• _RECORDS SUPPLIED_:
** Begin **

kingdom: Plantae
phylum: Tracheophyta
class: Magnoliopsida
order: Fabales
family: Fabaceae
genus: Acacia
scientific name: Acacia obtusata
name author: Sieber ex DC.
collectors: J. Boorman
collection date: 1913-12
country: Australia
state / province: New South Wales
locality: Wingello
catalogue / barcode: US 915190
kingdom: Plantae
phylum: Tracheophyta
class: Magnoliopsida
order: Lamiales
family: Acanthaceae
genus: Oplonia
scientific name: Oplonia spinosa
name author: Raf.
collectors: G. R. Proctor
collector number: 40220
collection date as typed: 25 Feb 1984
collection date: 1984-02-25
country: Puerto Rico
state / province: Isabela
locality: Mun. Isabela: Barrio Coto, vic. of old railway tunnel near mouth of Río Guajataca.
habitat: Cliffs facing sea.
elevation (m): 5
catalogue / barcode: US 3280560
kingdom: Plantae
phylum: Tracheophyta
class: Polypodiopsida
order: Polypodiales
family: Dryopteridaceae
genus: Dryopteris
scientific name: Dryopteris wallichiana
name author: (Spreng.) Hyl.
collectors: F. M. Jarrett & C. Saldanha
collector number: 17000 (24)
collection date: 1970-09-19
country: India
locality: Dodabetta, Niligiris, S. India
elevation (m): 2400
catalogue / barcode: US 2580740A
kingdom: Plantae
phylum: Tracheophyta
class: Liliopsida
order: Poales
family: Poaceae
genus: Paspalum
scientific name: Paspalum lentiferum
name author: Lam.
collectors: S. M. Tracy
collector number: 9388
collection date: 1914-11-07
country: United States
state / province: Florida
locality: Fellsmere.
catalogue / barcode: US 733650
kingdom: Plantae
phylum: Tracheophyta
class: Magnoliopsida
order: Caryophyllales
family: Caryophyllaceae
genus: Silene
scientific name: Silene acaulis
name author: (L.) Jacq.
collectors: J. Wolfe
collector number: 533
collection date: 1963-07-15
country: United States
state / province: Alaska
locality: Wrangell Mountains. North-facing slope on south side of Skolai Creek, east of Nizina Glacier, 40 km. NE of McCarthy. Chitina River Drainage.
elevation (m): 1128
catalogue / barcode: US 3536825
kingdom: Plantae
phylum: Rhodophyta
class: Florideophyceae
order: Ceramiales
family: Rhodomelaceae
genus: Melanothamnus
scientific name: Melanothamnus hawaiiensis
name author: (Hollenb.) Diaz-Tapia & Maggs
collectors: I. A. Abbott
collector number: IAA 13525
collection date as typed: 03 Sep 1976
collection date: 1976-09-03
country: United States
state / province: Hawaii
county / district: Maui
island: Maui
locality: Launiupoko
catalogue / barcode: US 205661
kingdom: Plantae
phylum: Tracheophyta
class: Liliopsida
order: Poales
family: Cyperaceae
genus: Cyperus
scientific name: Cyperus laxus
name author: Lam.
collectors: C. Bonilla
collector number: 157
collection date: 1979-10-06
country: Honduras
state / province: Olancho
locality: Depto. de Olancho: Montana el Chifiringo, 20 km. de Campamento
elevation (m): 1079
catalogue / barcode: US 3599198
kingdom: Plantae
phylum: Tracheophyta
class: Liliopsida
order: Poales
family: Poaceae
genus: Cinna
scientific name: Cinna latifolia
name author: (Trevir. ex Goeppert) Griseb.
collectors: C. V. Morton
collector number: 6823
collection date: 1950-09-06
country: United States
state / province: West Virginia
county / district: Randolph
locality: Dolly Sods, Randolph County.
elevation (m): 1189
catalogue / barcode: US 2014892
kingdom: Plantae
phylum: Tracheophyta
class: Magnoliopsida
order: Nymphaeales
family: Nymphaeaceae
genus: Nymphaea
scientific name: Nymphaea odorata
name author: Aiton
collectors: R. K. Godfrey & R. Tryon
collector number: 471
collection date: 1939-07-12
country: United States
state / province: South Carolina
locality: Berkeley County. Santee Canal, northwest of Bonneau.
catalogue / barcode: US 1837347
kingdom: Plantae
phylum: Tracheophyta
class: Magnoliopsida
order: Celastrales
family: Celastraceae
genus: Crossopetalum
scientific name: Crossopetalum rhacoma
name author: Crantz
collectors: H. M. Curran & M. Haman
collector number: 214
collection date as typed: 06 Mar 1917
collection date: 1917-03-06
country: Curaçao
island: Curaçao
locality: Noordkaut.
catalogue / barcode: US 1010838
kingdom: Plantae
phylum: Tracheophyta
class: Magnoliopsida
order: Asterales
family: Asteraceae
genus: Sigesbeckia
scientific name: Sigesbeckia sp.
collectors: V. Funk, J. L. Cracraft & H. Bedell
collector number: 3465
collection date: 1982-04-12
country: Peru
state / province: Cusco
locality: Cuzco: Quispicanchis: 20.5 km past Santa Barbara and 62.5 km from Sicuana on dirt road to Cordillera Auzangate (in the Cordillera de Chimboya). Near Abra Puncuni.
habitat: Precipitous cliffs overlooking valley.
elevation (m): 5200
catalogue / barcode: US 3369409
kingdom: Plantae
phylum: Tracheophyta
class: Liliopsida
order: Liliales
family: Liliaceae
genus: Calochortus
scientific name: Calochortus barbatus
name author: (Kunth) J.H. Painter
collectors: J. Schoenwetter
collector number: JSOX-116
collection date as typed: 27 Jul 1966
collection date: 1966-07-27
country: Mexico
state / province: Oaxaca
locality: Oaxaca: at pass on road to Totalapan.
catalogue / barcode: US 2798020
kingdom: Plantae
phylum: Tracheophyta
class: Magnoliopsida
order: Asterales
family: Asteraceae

** End **

• _BRIEF_:
Update the records by changing every "catalogue / barcode" to "catalog number", and give all the lines again with nothing else changed.

• _SOLUTION FOR THIS TASK_:
kingdom: Plantae
phylum: Tracheophyta
class: Magnoliopsida
order: Fabales
family: Fabaceae
genus: Acacia
scientific name: Acacia obtusata
name author: Sieber ex DC.
collectors: J. Boorman
collection date: 1913-12
country: Australia
state / province: New South Wales
locality: Wingello
catalog number: US 915190
kingdom: Plantae
phylum: Tracheophyta
class: Magnoliopsida
order: Lamiales
family: Acanthaceae
genus: Oplonia
scientific name: Oplonia spinosa
name author: Raf.
collectors: G. R. Proctor
collector number: 40220
collection date as typed: 25 Feb 1984
collection date: 1984-02-25
country: Puerto Rico
state / province: Isabela
locality: Mun. Isabela: Barrio Coto, vic. of old railway tunnel near mouth of Río Guajataca.
habitat: Cliffs facing sea.
elevation (m): 5
catalog number: US 3280560
kingdom: Plantae
phylum: Tracheophyta
class: Polypodiopsida
order: Polypodiales
family: Dryopteridaceae
genus: Dryopteris
scientific name: Dryopteris wallichiana
name author: (Spreng.) Hyl.
collectors: F. M. Jarrett & C. Saldanha
collector number: 17000 (24)
collection date: 1970-09-19
country: India
locality: Dodabetta, Niligiris, S. India
elevation (m): 2400
catalog number: US 2580740A
kingdom: Plantae
phylum: Tracheophyta
class: Liliopsida
order: Poales
family: Poaceae
genus: Paspalum
scientific name: Paspalum lentiferum
name author: Lam.
collectors: S. M. Tracy
collector number: 9388
collection date: 1914-11-07
country: United States
state / province: Florida
locality: Fellsmere.
catalog number: US 733650
kingdom: Plantae
phylum: Tracheophyta
class: Magnoliopsida
order: Caryophyllales
family: Caryophyllaceae
genus: Silene
scientific name: Silene acaulis
name author: (L.) Jacq.
collectors: J. Wolfe
collector number: 533
collection date: 1963-07-15
country: United States
state / province: Alaska
locality: Wrangell Mountains. North-facing slope on south side of Skolai Creek, east of Nizina Glacier, 40 km. NE of McCarthy. Chitina River Drainage.
elevation (m): 1128
catalog number: US 3536825
kingdom: Plantae
phylum: Rhodophyta
class: Florideophyceae
order: Ceramiales
family: Rhodomelaceae
genus: Melanothamnus
scientific name: Melanothamnus hawaiiensis
name author: (Hollenb.) Diaz-Tapia & Maggs
collectors: I. A. Abbott
collector number: IAA 13525
collection date as typed: 03 Sep 1976
collection date: 1976-09-03
country: United States
state / province: Hawaii
county / district: Maui
island: Maui
locality: Launiupoko
catalog number: US 205661
kingdom: Plantae
phylum: Tracheophyta
class: Liliopsida
order: Poales
family: Cyperaceae
genus: Cyperus
scientific name: Cyperus laxus
name author: Lam.
collectors: C. Bonilla
collector number: 157
collection date: 1979-10-06
country: Honduras
state / province: Olancho
locality: Depto. de Olancho: Montana el Chifiringo, 20 km. de Campamento
elevation (m): 1079
catalog number: US 3599198
kingdom: Plantae
phylum: Tracheophyta
class: Liliopsida
order: Poales
family: Poaceae
genus: Cinna
scientific name: Cinna latifolia
name author: (Trevir. ex Goeppert) Griseb.
collectors: C. V. Morton
collector number: 6823
collection date: 1950-09-06
country: United States
state / province: West Virginia
county / district: Randolph
locality: Dolly Sods, Randolph County.
elevation (m): 1189
catalog number: US 2014892
kingdom: Plantae
phylum: Tracheophyta
class: Magnoliopsida
order: Nymphaeales
family: Nymphaeaceae
genus: Nymphaea
scientific name: Nymphaea odorata
name author: Aiton
collectors: R. K. Godfrey & R. Tryon
collector number: 471
collection date: 1939-07-12
country: United States
state / province: South Carolina
locality: Berkeley County. Santee Canal, northwest of Bonneau.
catalog number: US 1837347
kingdom: Plantae
phylum: Tracheophyta
class: Magnoliopsida
order: Celastrales
family: Celastraceae
genus: Crossopetalum
scientific name: Crossopetalum rhacoma
name author: Crantz
collectors: H. M. Curran & M. Haman
collector number: 214
collection date as typed: 06 Mar 1917
collection date: 1917-03-06
country: Curaçao
island: Curaçao
locality: Noordkaut.
catalog number: US 1010838
kingdom: Plantae
phylum: Tracheophyta
class: Magnoliopsida
order: Asterales
family: Asteraceae
genus: Sigesbeckia
scientific name: Sigesbeckia sp.
collectors: V. Funk, J. L. Cracraft & H. Bedell
collector number: 3465
collection date: 1982-04-12
country: Peru
state / province: Cusco
locality: Cuzco: Quispicanchis: 20.5 km past Santa Barbara and 62.5 km from Sicuana on dirt road to Cordillera Auzangate (in the Cordillera de Chimboya). Near Abra Puncuni.
habitat: Precipitous cliffs overlooking valley.
elevation (m): 5200
catalog number: US 3369409
kingdom: Plantae
phylum: Tracheophyta
class: Liliopsida
order: Liliales
family: Liliaceae
genus: Calochortus
scientific name: Calochortus barbatus
name author: (Kunth) J.H. Painter
collectors: J. Schoenwetter
collector number: JSOX-116
collection date as typed: 27 Jul 1966
collection date: 1966-07-27
country: Mexico
state / province: Oaxaca
locality: Oaxaca: at pass on road to Totalapan.
catalog number: US 2798020
kingdom: Plantae
phylum: Tracheophyta
class: Magnoliopsida
order: Asterales
family: Asteraceae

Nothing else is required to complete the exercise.